- _Stated problem_
Reproduce the lines of every record below, swapping "scientific name" for "binomial name" and changing nothing else. Omit the pictures.

##########

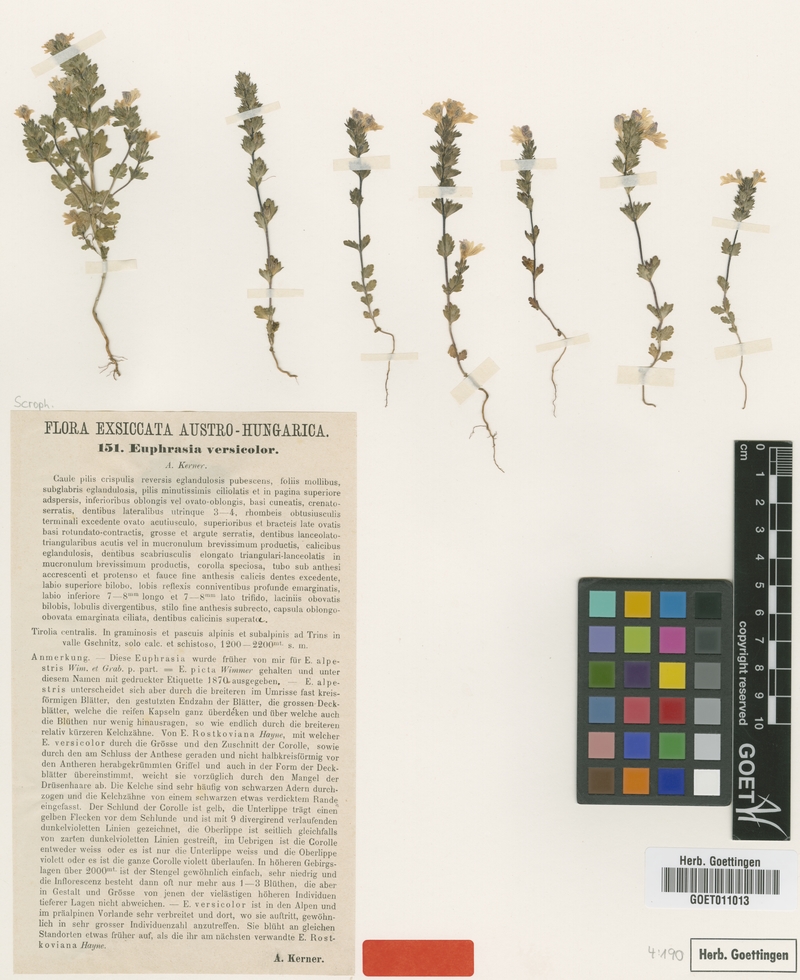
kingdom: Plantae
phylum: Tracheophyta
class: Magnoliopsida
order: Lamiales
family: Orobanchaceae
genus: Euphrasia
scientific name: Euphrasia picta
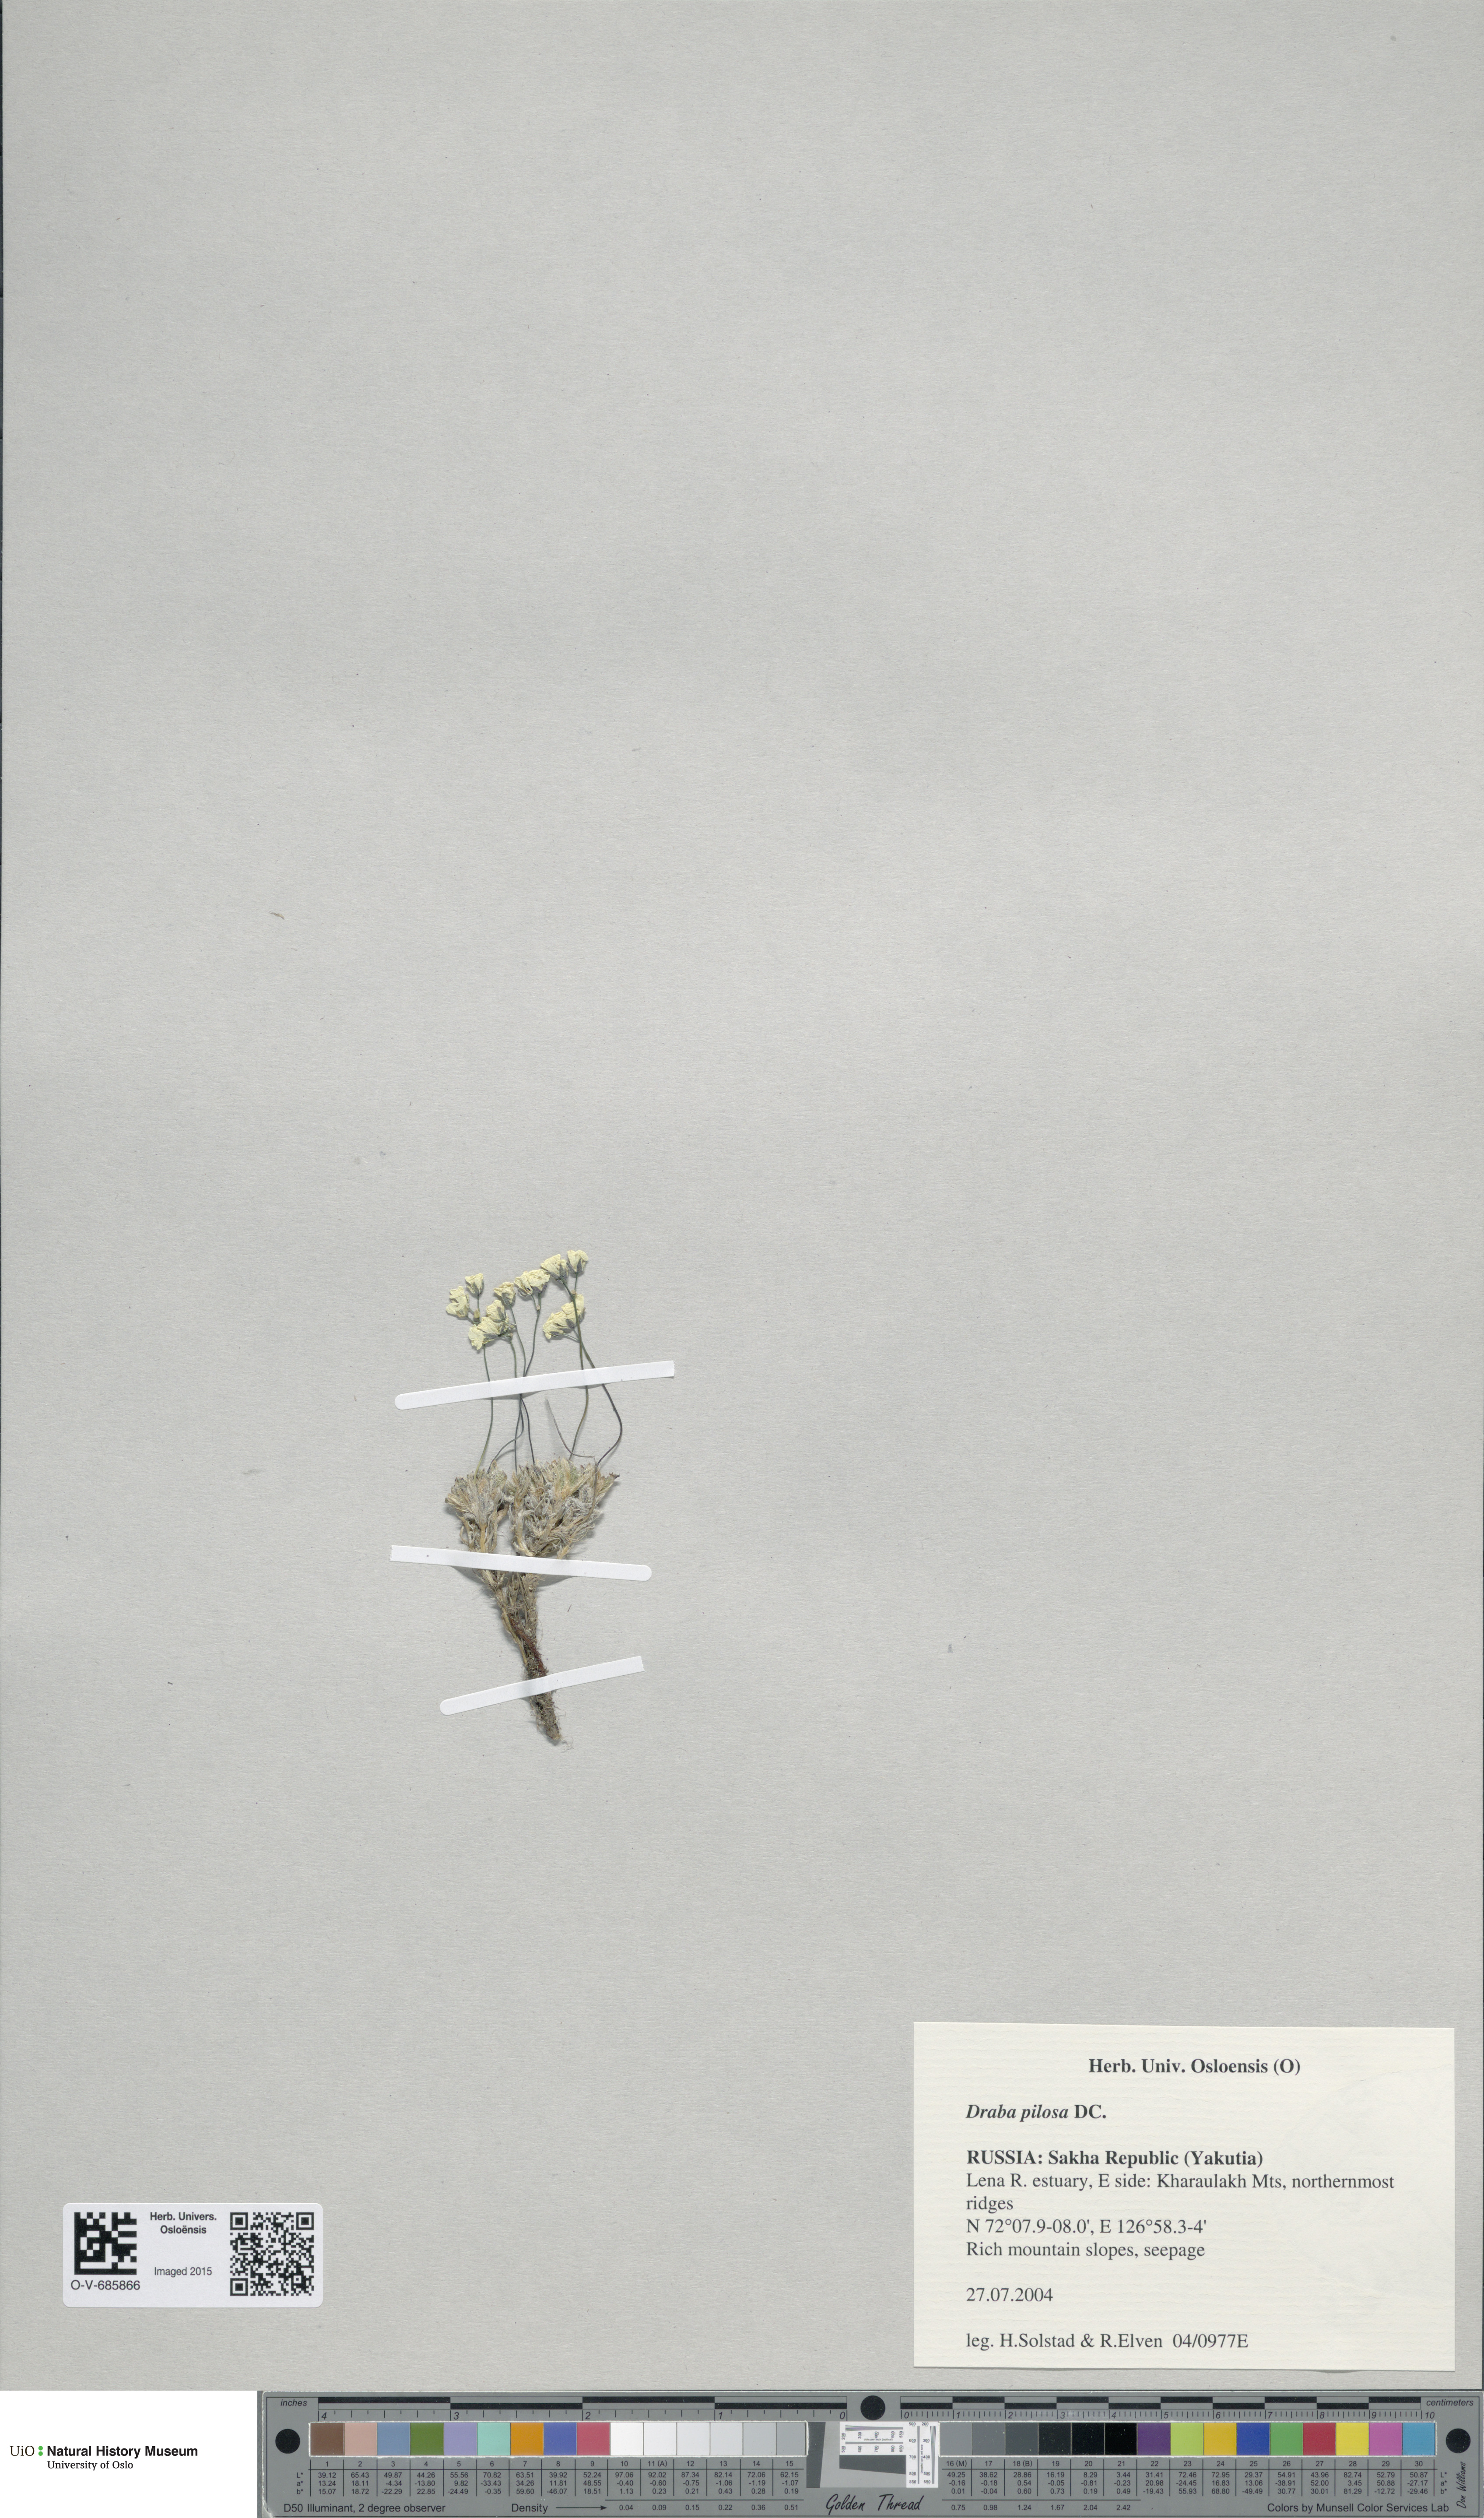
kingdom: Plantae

##########

- _Result for this task_
kingdom: Plantae
phylum: Tracheophyta
class: Magnoliopsida
order: Lamiales
family: Orobanchaceae
genus: Euphrasia
binomial name: Euphrasia picta
kingdom: Plantae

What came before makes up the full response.